While it can be an appropriate word, it seems too much like Exorcise, which is definitely not what I was going for. I was raised on conservative and fundamentalist values. Although my own ideas and opinions have evolved, I still have family and friends that I care about deeply that abide by that way of life. This blog originated as a place where I could rant and rave without offending. I have decided instead to tell the stories of those snapshots in my head. I will be truthful but I will not rant much, and I will try at least not to offend most. I have decided to keep the title “Self-Censored” A blog about me –verbal snapshots of a simple life.

Learning the Fundamentals

Assignment 1

As I was growing older and wiser, I would tell myself – “when you retire, you can devote time to writing”. I did retire, but one thing led to another, and I put writing on the high shelf in the storage closet for a bit longer. I enjoy writing, and I’ve started blogging at least 3 times before. I took the Blogging 101 course a couple of times, but after it was finished, I had a hard time staying committed. I like working in community, so I’m back to fundamentals, brushing up my skills in order to start a writing challenge.

In trying to zero in on my purpose for the blog, I went back to look at unfinished projects on my computer. I think I will stick with the subject about me. My blog is “Self-Censored.” I’m not sure the play on words comes across – maybe I need to work on that. I hope blogging will get my juices flowing. I had been thinking of self-publishing a book about the “snapshots” of the life that I’ve lived with family and friends. When I look back at a snapshot in my mind, I try to envision how we each experienced that moment in time.
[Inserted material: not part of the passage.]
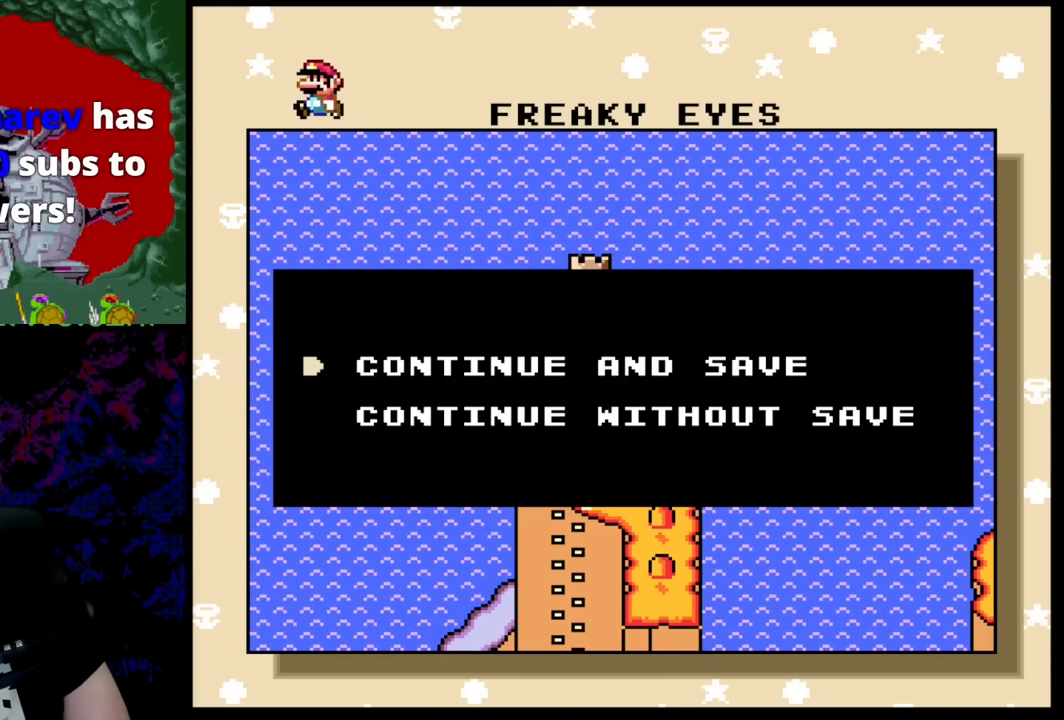
{"buttons": ["L1", "R1"], "events": []}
Old photos of my mom show a beautiful woman with style and poise, flawless skin- regardless of age and sparkling greens eyes. She always held her head high, defiant and fearless-usually looking straight at the camera. Outside of that frame, we knew she suffered a disabling neuromuscular disease, legal blindness and finally was taken from us by cancer at age 54. In spite of all her physical problems, her spirit WAS like the image in the pictures – beautiful and strong. People came to her for help and advice and she gave them whatever she had.

I believe this is s a universal experience. I am different things to different people. Each person has a version of the ME that they are comfortable with, a behavior or reaction they expect of me, but my Core is one. We all play different roles in a variety of situations, but we are always the star or protagonist in our own movie. We are mothers or fathers, children, lovers, bosses and underlings, angels or demons but no one knows what is truly in our hearts, what really motivates us- except ourselves.

I plan to share these verbal snapshots as I’m calling them and explore the characters in each scene. All stories will be based on real life but some will be edited, colored and “photo-shopped” with my imagination.

I hope you join me on my journey. I appreciate your feedback and assistance.